* _PAGE EXTRACT_
::::::::

Do you engage in professional development?
Yes, but I wish we had more time to work together and attend conferences.
Do you collaborate with other teachers to discuss effective strategies for the teaching and learning of students? If so, when and what are the outcomes of the collaboration?
My school has a policy of placing 30 students in a kindergarten class with two teachers. So I do get to collaborate with my co-teacher in that we plan together and decide best strategies for meeting our students’ need. On some days, she will teach a group while I work with a small group of students who needs help or vice versa. Such collaboration can be problematic, however, if the teachers have different viewpoints of best practices. As an example, I welcome students having discussions, whereas she sees it as disruptive and prefers silence while students work. We make it work, however, because we have to.
In general, what are your views toward the Common Core for ELL students?
I feel that Common Core and standardized assessments pose additional challenges for my students because of the focus on complex texts and higher-level thinking skills, which are difficult for most students but more so for ELLs who have yet to master English. While I do my best to promote both during class discussions and students’ participation in carefully chosen activities, my students still perform poorly on the state’s test where no assistance is permitted. A good thing is that my curriculum is aligned to the Common Core. However, the pacing guide is still too fast to allow my students time to develop deep conceptual understanding. In addition, parents find homework difficult, and many are not able to help their children since the material is different from the way they learned or their English is too poor.

::::::::

* _SUPPLIED MATERIAL_
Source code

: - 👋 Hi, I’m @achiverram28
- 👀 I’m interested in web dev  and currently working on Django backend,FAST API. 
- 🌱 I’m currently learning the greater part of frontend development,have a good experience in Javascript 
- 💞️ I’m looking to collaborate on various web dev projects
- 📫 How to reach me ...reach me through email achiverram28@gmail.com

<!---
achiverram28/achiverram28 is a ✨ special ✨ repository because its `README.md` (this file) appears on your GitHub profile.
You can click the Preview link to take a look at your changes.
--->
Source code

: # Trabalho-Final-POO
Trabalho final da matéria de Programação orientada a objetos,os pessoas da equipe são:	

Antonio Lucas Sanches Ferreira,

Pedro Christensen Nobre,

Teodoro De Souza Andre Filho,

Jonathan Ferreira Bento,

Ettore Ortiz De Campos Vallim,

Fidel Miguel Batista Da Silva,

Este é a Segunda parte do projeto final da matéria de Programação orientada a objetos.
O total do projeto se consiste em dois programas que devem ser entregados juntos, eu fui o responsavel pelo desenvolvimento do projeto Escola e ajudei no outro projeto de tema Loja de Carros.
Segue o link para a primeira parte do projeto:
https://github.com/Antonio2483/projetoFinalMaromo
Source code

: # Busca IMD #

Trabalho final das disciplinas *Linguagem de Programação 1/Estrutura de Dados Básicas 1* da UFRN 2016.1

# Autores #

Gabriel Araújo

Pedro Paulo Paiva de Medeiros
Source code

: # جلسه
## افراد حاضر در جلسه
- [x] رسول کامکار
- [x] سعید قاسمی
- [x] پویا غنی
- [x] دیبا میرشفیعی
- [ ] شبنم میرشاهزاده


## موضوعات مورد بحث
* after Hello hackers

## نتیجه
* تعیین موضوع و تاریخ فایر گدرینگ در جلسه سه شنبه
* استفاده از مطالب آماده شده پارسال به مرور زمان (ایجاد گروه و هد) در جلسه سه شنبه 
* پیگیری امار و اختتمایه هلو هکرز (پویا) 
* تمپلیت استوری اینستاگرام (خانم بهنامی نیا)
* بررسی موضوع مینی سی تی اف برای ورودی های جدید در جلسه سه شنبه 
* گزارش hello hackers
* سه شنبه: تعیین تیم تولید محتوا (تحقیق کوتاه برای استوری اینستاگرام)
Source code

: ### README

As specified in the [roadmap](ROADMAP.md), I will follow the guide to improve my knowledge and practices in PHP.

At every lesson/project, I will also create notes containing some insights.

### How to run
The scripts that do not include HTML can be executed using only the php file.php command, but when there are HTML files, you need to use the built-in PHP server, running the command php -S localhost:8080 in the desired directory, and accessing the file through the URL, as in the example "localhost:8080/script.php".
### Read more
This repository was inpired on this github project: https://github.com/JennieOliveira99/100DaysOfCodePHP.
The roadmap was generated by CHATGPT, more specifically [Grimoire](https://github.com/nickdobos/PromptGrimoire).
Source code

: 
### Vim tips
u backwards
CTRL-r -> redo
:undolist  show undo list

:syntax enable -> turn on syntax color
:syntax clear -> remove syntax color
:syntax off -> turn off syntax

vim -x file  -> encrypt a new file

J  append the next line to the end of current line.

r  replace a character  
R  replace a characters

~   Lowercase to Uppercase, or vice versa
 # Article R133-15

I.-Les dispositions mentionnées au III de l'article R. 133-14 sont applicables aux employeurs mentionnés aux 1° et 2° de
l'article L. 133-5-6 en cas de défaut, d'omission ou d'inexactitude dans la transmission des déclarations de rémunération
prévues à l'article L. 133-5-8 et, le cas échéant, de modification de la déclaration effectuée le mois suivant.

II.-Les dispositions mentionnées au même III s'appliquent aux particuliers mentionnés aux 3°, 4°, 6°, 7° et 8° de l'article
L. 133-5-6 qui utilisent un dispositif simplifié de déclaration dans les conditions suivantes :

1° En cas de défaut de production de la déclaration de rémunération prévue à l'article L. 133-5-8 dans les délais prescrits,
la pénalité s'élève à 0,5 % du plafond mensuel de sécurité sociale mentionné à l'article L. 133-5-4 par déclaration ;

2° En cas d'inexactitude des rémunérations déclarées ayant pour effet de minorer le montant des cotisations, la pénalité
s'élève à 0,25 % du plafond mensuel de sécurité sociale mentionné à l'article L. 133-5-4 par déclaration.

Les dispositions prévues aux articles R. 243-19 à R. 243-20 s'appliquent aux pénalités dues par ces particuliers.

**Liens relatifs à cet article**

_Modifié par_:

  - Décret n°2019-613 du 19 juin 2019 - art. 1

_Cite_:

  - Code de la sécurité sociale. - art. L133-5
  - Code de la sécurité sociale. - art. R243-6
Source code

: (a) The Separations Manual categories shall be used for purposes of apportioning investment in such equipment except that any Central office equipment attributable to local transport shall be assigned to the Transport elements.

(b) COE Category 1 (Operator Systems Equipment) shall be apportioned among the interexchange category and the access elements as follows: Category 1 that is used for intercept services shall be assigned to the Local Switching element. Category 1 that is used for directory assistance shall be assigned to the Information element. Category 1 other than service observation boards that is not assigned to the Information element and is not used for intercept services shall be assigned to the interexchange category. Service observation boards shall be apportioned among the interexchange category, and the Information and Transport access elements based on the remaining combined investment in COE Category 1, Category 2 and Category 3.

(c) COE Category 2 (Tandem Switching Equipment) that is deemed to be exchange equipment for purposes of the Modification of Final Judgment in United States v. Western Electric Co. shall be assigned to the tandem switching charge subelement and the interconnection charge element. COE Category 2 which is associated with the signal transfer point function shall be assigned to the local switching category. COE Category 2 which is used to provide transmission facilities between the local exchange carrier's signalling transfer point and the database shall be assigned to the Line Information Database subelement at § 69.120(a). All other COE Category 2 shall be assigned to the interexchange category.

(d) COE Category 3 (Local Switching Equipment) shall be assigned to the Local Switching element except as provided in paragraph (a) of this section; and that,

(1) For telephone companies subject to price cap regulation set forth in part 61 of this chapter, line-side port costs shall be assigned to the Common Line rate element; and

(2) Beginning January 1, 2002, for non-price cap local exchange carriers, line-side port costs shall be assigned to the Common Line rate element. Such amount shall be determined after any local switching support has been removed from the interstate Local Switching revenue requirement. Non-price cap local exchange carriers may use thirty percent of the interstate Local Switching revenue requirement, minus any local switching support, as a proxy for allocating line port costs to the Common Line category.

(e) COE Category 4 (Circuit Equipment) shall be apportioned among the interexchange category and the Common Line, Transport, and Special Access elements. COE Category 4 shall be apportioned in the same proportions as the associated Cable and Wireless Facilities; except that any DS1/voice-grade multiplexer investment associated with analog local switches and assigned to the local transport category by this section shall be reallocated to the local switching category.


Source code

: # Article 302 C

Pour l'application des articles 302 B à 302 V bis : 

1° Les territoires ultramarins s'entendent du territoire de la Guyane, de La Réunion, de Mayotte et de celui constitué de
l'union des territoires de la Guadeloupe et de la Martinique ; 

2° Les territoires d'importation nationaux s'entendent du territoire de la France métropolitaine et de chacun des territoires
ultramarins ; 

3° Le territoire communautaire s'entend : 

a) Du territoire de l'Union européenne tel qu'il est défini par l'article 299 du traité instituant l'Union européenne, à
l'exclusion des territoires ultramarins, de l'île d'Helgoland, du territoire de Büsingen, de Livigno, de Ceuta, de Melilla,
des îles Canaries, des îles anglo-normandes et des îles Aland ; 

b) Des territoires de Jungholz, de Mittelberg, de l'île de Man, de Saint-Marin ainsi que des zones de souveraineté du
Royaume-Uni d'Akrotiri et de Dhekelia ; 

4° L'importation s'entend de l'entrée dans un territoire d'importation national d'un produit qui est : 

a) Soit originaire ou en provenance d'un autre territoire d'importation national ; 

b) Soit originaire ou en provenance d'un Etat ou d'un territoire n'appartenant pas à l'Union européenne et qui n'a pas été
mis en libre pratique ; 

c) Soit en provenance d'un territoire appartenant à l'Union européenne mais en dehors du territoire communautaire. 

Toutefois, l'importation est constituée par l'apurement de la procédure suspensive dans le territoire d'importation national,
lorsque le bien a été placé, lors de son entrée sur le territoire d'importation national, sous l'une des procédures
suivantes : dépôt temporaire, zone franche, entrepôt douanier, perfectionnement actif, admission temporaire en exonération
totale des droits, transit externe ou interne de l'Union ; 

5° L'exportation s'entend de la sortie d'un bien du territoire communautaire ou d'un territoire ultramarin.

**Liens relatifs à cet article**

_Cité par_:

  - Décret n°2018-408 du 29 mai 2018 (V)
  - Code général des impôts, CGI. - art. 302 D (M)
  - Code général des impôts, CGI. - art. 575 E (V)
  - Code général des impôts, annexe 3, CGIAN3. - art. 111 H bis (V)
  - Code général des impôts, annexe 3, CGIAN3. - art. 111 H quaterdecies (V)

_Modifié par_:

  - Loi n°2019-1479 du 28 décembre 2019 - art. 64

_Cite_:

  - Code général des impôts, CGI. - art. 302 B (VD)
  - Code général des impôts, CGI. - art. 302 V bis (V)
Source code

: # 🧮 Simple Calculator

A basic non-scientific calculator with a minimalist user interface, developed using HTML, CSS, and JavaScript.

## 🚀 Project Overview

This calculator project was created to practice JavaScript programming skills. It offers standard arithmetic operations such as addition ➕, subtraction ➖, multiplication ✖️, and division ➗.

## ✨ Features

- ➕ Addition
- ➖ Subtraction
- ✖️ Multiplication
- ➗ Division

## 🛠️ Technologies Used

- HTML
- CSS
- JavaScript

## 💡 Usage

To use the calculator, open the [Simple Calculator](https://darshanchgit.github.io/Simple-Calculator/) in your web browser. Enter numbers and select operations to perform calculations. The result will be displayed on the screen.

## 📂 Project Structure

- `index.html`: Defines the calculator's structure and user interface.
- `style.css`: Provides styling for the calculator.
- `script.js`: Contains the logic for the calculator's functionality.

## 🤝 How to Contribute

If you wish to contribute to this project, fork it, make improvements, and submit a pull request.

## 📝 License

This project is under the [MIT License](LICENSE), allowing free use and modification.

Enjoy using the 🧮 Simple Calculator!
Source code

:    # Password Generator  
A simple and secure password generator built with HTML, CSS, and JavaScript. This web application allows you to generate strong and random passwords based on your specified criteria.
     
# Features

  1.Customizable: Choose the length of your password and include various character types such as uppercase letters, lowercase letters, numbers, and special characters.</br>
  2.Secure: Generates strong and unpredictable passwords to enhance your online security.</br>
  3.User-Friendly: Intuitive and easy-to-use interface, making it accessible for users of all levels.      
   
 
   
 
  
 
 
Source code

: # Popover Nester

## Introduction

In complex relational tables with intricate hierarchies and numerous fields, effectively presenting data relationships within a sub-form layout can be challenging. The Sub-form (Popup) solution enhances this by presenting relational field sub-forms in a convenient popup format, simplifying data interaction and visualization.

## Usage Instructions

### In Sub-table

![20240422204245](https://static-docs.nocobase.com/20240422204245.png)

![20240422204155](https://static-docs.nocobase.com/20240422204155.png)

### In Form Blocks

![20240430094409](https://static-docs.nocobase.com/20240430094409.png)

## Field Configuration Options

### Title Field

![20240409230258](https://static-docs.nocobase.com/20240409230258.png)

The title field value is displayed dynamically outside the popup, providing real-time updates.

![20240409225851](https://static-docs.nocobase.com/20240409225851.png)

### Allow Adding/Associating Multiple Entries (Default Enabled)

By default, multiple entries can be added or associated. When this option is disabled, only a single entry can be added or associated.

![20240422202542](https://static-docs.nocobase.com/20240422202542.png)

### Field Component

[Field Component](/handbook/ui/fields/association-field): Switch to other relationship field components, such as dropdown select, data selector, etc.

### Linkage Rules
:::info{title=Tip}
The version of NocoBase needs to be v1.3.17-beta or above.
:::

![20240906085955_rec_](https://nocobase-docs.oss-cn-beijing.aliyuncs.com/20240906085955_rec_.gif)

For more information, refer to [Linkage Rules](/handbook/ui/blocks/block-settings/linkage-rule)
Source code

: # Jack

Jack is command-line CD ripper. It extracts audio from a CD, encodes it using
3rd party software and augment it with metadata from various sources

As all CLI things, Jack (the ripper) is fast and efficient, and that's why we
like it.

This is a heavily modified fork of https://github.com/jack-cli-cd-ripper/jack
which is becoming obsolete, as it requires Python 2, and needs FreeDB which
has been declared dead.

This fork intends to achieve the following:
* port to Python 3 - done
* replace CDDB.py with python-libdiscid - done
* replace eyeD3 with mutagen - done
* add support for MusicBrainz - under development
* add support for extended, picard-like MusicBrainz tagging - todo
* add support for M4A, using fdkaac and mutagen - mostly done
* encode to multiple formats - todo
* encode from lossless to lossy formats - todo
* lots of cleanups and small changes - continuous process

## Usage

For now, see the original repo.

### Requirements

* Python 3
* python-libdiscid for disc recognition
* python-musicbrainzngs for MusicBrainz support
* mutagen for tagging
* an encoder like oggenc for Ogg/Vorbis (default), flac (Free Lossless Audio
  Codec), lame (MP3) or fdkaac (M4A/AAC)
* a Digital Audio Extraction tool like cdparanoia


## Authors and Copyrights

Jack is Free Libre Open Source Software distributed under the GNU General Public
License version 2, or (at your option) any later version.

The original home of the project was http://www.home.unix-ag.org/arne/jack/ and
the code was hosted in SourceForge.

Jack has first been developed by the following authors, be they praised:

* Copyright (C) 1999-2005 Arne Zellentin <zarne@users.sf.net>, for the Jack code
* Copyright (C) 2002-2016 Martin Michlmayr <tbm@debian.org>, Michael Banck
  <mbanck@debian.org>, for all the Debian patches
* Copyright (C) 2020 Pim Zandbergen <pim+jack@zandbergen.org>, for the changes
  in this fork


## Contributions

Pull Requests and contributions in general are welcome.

::::::::

* _WORK ORDER A_
Answer these questions from the teacher interview, one line each, marked the same way:
(i) How many students and how many teachers does the school place in a kindergarten class?
(ii) What does the co-teacher prefer while students work?
(iii) What two reasons are given for many parents being unable to help their children with homework?
* _WORK ORDER B_
In the records, write out the lines from the line with "## 📂 Project Structure" up to and including the line with "### Allow Adding/Associating".

* _RESPONSE AREA A_
(i) 30 students and two teachers.
(ii) Silence.
(iii) The material is different from the way they learned, or their English is too poor.

* _RESPONSE AREA B_
## 📂 Project Structure

- `index.html`: Defines the calculator's structure and user interface.
- `style.css`: Provides styling for the calculator.
- `script.js`: Contains the logic for the calculator's functionality.

## 🤝 How to Contribute

If you wish to contribute to this project, fork it, make improvements, and submit a pull request.

## 📝 License

This project is under the [MIT License](LICENSE), allowing free use and modification.

Enjoy using the 🧮 Simple Calculator!
Source code

:    # Password Generator  
A simple and secure password generator built with HTML, CSS, and JavaScript. This web application allows you to generate strong and random passwords based on your specified criteria.
     
# Features

  1.Customizable: Choose the length of your password and include various character types such as uppercase letters, lowercase letters, numbers, and special characters.</br>
  2.Secure: Generates strong and unpredictable passwords to enhance your online security.</br>
  3.User-Friendly: Intuitive and easy-to-use interface, making it accessible for users of all levels.      
   
 
   
 
  
 
 
Source code

: # Popover Nester

## Introduction

In complex relational tables with intricate hierarchies and numerous fields, effectively presenting data relationships within a sub-form layout can be challenging. The Sub-form (Popup) solution enhances this by presenting relational field sub-forms in a convenient popup format, simplifying data interaction and visualization.

## Usage Instructions

### In Sub-table

![20240422204245](https://static-docs.nocobase.com/20240422204245.png)

![20240422204155](https://static-docs.nocobase.com/20240422204155.png)

### In Form Blocks

![20240430094409](https://static-docs.nocobase.com/20240430094409.png)

## Field Configuration Options

### Title Field

![20240409230258](https://static-docs.nocobase.com/20240409230258.png)

The title field value is displayed dynamically outside the popup, providing real-time updates.

![20240409225851](https://static-docs.nocobase.com/20240409225851.png)

### Allow Adding/Associating Multiple Entries (Default Enabled)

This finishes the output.